==== DATASET

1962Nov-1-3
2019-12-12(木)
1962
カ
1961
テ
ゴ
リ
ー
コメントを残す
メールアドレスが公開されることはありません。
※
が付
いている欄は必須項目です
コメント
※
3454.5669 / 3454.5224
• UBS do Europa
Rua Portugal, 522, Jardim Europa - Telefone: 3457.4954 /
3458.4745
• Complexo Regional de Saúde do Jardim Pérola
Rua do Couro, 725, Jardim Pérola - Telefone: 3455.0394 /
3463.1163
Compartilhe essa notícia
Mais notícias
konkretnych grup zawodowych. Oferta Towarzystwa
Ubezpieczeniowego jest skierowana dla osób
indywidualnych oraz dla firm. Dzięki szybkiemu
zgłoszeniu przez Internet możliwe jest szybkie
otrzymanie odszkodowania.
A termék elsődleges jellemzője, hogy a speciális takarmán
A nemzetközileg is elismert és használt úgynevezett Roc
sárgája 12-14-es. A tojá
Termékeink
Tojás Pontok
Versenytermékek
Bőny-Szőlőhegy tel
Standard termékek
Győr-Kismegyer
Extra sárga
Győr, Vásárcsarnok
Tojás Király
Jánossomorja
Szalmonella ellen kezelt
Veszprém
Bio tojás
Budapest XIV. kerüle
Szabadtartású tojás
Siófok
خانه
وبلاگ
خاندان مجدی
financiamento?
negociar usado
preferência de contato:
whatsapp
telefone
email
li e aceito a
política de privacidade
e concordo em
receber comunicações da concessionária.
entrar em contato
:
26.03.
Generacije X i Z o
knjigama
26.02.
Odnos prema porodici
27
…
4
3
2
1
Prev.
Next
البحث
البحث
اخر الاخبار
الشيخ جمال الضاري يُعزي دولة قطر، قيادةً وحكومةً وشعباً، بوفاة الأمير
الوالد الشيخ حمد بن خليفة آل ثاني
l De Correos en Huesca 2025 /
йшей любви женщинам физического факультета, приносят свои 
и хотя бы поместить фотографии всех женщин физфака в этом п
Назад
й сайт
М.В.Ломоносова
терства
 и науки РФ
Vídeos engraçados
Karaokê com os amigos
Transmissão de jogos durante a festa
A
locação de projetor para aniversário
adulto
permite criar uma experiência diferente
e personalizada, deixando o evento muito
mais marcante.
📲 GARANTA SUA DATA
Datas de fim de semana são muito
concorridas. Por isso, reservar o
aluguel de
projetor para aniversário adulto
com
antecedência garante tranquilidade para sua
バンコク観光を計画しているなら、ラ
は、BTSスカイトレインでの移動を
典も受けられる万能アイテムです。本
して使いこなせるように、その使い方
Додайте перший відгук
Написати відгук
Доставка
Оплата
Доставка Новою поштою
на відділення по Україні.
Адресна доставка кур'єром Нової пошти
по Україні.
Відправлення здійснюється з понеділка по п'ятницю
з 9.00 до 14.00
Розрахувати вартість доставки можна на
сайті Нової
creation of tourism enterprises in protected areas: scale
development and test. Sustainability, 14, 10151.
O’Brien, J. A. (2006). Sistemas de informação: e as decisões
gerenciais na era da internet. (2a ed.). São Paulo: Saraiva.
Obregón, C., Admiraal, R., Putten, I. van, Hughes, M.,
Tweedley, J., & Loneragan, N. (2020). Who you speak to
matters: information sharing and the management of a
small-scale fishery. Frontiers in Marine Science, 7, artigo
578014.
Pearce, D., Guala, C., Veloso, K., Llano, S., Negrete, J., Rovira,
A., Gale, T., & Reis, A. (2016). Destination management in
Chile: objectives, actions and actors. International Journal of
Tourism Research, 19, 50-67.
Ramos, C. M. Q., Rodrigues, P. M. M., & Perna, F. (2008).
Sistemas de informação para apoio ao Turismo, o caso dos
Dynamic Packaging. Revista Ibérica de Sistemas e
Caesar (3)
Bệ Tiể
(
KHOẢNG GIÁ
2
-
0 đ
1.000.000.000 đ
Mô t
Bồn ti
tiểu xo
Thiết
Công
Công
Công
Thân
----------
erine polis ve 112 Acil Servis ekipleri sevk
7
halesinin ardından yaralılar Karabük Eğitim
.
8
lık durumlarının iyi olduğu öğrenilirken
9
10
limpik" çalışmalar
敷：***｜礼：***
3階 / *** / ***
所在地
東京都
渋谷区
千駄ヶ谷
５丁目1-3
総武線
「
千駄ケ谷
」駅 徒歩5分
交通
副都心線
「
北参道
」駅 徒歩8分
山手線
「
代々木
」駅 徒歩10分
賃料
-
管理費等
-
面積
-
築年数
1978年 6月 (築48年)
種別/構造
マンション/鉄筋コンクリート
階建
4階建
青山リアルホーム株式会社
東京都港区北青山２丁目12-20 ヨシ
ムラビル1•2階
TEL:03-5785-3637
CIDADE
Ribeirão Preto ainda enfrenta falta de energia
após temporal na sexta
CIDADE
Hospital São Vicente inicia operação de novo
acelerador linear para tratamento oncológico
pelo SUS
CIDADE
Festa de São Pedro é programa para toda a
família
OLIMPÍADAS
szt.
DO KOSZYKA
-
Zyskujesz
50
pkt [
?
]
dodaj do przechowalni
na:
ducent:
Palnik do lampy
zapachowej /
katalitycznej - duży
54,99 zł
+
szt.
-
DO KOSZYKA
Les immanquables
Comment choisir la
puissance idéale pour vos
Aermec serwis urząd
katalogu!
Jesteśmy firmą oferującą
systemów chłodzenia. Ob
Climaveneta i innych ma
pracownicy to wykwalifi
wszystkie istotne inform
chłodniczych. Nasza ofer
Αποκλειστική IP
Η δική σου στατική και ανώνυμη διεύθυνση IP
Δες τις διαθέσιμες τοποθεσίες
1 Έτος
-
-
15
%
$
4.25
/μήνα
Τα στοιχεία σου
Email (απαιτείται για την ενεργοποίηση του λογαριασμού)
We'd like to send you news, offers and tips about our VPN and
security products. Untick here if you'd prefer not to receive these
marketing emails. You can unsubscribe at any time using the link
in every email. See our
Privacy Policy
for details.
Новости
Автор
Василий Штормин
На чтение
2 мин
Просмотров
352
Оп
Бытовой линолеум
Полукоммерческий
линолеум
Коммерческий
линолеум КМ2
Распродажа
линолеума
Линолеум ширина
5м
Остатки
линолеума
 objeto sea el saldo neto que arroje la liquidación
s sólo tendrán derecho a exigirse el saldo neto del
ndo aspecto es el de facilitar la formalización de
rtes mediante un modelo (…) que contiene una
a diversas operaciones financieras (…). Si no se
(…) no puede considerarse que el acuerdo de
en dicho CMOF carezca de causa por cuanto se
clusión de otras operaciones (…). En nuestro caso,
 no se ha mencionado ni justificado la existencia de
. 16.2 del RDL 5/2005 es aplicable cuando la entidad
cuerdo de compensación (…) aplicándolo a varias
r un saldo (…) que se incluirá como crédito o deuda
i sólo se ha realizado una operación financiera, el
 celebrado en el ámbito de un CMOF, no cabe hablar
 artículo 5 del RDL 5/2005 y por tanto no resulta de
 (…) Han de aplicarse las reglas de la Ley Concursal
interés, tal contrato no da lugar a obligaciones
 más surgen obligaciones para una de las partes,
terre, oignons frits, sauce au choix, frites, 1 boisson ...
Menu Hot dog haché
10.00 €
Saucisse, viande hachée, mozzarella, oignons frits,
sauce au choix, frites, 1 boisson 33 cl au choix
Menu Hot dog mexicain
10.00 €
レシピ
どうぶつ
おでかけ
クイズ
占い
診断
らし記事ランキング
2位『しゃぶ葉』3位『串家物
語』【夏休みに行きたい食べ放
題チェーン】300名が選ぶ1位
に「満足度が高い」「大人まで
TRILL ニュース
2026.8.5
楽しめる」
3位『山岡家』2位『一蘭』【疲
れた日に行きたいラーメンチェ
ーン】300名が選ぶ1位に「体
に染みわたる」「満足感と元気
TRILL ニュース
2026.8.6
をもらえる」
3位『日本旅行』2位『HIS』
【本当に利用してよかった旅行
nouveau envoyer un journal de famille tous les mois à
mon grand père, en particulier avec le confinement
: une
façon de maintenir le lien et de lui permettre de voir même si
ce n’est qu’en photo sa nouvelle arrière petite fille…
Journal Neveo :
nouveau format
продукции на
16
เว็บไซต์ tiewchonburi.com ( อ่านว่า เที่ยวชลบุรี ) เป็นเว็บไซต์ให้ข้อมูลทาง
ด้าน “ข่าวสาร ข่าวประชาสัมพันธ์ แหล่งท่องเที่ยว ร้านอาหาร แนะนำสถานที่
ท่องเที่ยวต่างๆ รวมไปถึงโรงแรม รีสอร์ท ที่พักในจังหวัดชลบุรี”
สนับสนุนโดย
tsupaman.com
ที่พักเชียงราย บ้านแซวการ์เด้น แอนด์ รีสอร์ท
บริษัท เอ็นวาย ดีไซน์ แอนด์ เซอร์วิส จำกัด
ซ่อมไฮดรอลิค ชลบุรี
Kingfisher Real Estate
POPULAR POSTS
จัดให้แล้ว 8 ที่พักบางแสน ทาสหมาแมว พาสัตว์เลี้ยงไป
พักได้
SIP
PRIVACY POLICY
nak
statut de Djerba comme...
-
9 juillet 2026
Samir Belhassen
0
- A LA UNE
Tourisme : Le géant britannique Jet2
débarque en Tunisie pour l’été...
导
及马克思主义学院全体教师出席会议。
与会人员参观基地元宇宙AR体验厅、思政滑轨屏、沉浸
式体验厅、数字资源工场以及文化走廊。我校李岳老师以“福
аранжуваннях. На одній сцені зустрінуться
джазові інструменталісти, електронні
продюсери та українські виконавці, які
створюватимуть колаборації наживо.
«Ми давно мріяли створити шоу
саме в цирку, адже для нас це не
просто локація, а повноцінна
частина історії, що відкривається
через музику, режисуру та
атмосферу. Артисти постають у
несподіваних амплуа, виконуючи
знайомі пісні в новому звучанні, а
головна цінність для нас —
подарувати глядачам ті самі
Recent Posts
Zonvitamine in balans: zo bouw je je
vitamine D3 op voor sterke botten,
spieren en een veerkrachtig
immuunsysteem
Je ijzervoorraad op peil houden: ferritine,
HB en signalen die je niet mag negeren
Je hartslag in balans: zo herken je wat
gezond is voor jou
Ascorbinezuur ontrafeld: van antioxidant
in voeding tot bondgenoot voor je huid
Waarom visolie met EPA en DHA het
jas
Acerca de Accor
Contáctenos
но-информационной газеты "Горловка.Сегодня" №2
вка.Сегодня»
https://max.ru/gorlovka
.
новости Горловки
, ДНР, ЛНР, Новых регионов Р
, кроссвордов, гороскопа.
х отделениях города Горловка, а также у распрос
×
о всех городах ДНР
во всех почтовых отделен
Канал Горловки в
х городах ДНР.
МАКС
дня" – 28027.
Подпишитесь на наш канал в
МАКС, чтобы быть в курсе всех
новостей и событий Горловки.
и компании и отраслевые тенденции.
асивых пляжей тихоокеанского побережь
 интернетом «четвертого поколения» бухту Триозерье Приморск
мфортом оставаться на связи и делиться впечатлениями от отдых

========

_WORK TASK_:
Repeat exactly the lines of the listing from its first line through the line that holds "اخر الاخبار". Nothing else should appear.

_SOLUTION_:
1962Nov-1-3
2019-12-12(木)
1962
カ
1961
テ
ゴ
リ
ー
コメントを残す
メールアドレスが公開されることはありません。
※
が付
いている欄は必須項目です
コメント
※
3454.5669 / 3454.5224
• UBS do Europa
Rua Portugal, 522, Jardim Europa - Telefone: 3457.4954 /
3458.4745
• Complexo Regional de Saúde do Jardim Pérola
Rua do Couro, 725, Jardim Pérola - Telefone: 3455.0394 /
3463.1163
Compartilhe essa notícia
Mais notícias
konkretnych grup zawodowych. Oferta Towarzystwa
Ubezpieczeniowego jest skierowana dla osób
indywidualnych oraz dla firm. Dzięki szybkiemu
zgłoszeniu przez Internet możliwe jest szybkie
otrzymanie odszkodowania.
A termék elsődleges jellemzője, hogy a speciális takarmán
A nemzetközileg is elismert és használt úgynevezett Roc
sárgája 12-14-es. A tojá
Termékeink
Tojás Pontok
Versenytermékek
Bőny-Szőlőhegy tel
Standard termékek
Győr-Kismegyer
Extra sárga
Győr, Vásárcsarnok
Tojás Király
Jánossomorja
Szalmonella ellen kezelt
Veszprém
Bio tojás
Budapest XIV. kerüle
Szabadtartású tojás
Siófok
خانه
وبلاگ
خاندان مجدی
financiamento?
negociar usado
preferência de contato:
whatsapp
telefone
email
li e aceito a
política de privacidade
e concordo em
receber comunicações da concessionária.
entrar em contato
:
26.03.
Generacije X i Z o
knjigama
26.02.
Odnos prema porodici
27
…
4
3
2
1
Prev.
Next
البحث
البحث
اخر الاخبار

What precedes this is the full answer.